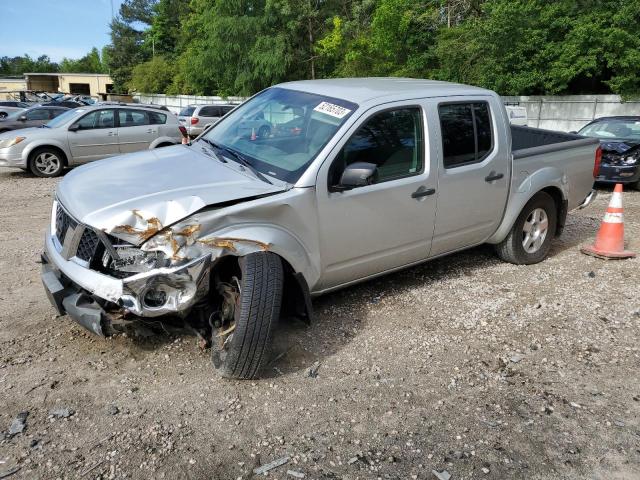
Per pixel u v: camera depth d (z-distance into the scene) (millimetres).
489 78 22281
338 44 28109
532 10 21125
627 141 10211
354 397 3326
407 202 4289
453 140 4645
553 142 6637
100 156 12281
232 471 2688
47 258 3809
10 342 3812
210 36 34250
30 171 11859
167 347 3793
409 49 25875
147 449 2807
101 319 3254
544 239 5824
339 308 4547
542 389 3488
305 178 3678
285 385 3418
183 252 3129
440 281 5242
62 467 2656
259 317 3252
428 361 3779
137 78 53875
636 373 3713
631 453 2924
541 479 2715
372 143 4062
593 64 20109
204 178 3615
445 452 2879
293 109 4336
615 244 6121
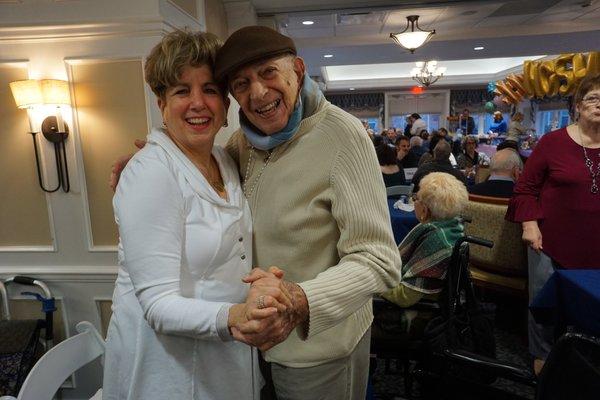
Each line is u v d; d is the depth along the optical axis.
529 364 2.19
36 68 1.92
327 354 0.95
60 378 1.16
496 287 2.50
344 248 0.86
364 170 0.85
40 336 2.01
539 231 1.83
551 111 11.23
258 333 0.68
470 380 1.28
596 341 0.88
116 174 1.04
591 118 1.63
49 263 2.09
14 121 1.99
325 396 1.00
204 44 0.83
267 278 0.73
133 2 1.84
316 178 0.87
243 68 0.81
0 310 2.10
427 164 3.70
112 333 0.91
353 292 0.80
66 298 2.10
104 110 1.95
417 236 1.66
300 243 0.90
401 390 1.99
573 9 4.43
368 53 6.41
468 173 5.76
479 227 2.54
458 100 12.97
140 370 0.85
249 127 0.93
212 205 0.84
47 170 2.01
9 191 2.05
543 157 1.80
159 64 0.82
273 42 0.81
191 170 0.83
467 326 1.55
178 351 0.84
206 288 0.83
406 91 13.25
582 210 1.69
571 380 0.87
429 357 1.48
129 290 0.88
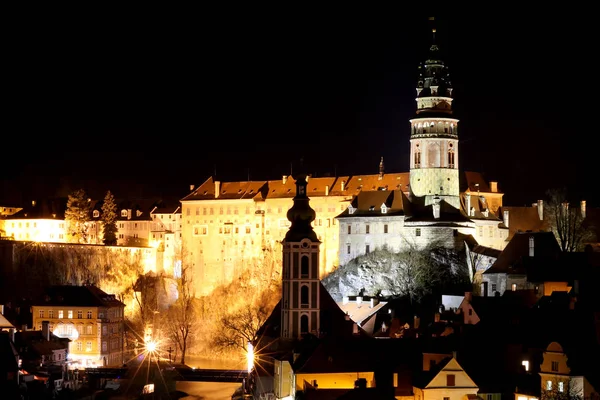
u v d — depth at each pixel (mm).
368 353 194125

_ _ _ _

■ **What you need to do**:
Images aside, return each entry above precisely as it stands.

■ **Answer for the task**:
Per pixel u v: camera depth d (z-distance into the scene) (millimetres).
489 78 22281
338 44 28109
532 10 21125
627 141 10211
354 397 3326
407 202 4289
453 140 4645
553 142 6637
100 156 12281
232 471 2688
47 258 3809
10 342 3812
210 36 34250
30 171 11859
167 347 3793
409 49 25875
147 449 2807
101 319 3254
544 239 5824
339 308 4547
542 389 3488
305 178 3678
285 385 3418
183 252 3129
440 281 5242
62 467 2656
259 317 3252
428 361 3779
137 78 53875
636 373 3713
631 453 2924
541 479 2715
372 143 4062
593 64 20109
204 178 3615
445 452 2879
293 109 4336
615 244 6121
Each line is u v d; d is the depth along the optical axis.
529 364 2.19
36 68 1.92
327 354 0.95
60 378 1.16
496 287 2.50
344 248 0.86
364 170 0.85
40 336 2.01
539 231 1.83
551 111 11.23
258 333 0.68
470 380 1.28
596 341 0.88
116 174 1.04
591 118 1.63
49 263 2.09
14 121 1.99
325 396 1.00
204 44 0.83
267 278 0.73
133 2 1.84
316 178 0.87
243 68 0.81
0 310 2.10
427 164 3.70
112 333 0.91
353 292 0.80
66 298 2.10
104 110 1.95
417 236 1.66
300 243 0.90
401 390 1.99
573 9 4.43
368 53 6.41
468 173 5.76
479 227 2.54
458 100 12.97
140 370 0.85
249 127 0.93
212 205 0.84
47 170 2.01
9 191 2.05
543 157 1.80
159 64 0.82
273 42 0.81
191 170 0.83
467 326 1.55
178 351 0.84
206 288 0.83
406 91 13.25
582 210 1.69
571 380 0.87
429 357 1.48
129 290 0.88
u v d — depth at each pixel (mm).
368 353 194125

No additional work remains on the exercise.